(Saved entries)
=-=-=

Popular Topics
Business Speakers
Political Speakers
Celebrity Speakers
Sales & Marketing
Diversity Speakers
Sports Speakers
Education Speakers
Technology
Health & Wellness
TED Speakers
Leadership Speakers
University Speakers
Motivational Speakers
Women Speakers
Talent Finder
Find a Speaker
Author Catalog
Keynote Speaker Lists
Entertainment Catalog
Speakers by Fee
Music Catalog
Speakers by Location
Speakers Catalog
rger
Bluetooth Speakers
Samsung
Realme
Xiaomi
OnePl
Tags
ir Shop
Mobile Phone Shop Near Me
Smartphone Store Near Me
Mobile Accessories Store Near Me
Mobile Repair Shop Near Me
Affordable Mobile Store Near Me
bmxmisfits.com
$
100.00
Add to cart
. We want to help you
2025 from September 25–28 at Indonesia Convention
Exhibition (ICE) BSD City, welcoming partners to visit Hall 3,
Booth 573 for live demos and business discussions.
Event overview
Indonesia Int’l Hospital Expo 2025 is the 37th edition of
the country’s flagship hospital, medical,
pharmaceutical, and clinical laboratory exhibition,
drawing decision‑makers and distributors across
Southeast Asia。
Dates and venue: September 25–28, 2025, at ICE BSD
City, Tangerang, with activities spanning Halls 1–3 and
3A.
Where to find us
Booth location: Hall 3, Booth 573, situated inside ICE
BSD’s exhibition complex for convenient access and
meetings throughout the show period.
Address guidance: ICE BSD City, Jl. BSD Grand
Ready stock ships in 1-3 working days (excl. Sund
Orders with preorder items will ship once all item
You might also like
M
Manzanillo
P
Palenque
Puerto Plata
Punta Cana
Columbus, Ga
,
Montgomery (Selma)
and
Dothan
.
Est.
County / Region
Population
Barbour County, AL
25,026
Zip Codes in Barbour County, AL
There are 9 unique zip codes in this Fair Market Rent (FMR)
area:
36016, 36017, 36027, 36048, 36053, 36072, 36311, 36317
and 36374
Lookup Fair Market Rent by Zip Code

=-=-=

Exercise instructions: The lines above, from the start of the records through the one containing "Find a Speaker", are to be printed exactly, and nothing else is to be included.

Output:
Popular Topics
Business Speakers
Political Speakers
Celebrity Speakers
Sales & Marketing
Diversity Speakers
Sports Speakers
Education Speakers
Technology
Health & Wellness
TED Speakers
Leadership Speakers
University Speakers
Motivational Speakers
Women Speakers
Talent Finder
Find a Speaker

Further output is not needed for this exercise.